The comment I remember best from this tour was when he pointed to a largish black wooden sculpture standing against one wall and said, “This was given to me by Louise Nevelson.” It should be noted that Albee and Nevelson were friends, and he later wrote a play examining her public artistic accomplishments and private emotional conflicts, which he titled Occupant.

Sometime after the story about Jonathan was published, I received an email from him that read: 

Dear Lester: Just a note to thank you again for the article. A surprising number of people have seen it. I hope you are having a good summer. We are holed up in Montauk until October. We both have wonderful deadlines to keep us going. We are finally converting our elevator in NYC. You won’t see us in the city until we get the new one running.
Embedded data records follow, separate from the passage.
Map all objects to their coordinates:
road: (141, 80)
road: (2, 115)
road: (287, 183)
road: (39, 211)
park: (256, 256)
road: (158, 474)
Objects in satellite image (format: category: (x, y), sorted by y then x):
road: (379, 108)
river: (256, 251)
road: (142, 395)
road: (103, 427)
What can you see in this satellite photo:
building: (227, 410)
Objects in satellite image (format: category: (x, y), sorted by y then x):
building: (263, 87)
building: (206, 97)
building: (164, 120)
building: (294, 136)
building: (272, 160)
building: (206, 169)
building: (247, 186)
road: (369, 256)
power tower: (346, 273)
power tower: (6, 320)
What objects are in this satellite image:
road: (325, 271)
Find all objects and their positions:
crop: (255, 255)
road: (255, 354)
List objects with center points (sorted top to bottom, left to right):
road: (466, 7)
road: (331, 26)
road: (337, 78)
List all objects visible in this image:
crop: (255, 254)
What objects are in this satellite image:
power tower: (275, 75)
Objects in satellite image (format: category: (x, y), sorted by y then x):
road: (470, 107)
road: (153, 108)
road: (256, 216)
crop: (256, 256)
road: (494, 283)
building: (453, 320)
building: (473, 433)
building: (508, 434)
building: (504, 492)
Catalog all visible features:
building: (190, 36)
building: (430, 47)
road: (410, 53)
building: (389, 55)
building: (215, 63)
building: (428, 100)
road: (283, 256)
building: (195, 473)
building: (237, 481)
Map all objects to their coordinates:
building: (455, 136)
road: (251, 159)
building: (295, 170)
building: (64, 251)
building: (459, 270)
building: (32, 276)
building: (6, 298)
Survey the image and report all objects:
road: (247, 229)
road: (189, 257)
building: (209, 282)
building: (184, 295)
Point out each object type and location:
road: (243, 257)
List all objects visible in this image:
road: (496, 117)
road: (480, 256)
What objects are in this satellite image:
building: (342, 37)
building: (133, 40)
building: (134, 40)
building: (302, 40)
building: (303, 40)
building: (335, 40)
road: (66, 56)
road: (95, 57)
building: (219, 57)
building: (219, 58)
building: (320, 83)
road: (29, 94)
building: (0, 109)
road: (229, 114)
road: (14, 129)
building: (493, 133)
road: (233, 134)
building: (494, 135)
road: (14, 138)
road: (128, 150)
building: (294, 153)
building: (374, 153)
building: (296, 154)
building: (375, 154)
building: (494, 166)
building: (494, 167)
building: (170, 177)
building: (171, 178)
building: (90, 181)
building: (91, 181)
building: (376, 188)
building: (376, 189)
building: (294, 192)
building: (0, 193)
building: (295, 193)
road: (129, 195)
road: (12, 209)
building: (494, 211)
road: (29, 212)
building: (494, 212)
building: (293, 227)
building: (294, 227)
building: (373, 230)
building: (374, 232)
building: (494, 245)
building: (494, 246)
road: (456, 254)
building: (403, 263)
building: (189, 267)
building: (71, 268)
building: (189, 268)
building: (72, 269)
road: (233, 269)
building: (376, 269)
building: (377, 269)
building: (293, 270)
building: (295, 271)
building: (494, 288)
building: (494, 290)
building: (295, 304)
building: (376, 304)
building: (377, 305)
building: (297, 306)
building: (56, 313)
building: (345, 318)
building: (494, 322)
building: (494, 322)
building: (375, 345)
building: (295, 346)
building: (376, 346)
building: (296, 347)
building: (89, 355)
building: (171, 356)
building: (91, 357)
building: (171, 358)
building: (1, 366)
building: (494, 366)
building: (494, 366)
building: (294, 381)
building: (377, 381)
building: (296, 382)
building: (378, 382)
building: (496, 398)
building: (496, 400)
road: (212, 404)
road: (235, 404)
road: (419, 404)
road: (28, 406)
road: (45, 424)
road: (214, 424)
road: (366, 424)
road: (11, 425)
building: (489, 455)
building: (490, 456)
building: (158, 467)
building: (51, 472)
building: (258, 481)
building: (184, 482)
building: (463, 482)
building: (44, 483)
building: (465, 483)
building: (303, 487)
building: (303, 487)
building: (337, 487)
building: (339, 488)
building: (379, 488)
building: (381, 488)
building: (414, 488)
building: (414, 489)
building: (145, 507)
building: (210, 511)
I don’t see myself carrying sculpture up and down five flights of stairs. Be well! best, Jonathan

I replied that I’d enjoyed interviewing him and writing the article, and if he felt like getting together when they returned to the city, I’d enjoy seeing him again. I never heard back, then many months later learned the sad news that he had passed away from cancer.

I debated with myself whether to publish this anecdote in print. It’s certainly dropping a big name, which is a form of gossip. It’s also a form of bragging. Then I remembered Albee’s comment: “This was given to me by Louise Nevelson.”

So even the famous drop names. Even the famous like bragging. Perhaps it’s a very human way of pushing ourselves to outdo ourselves when we feel we’ve touched greatness. After all, we’re only human.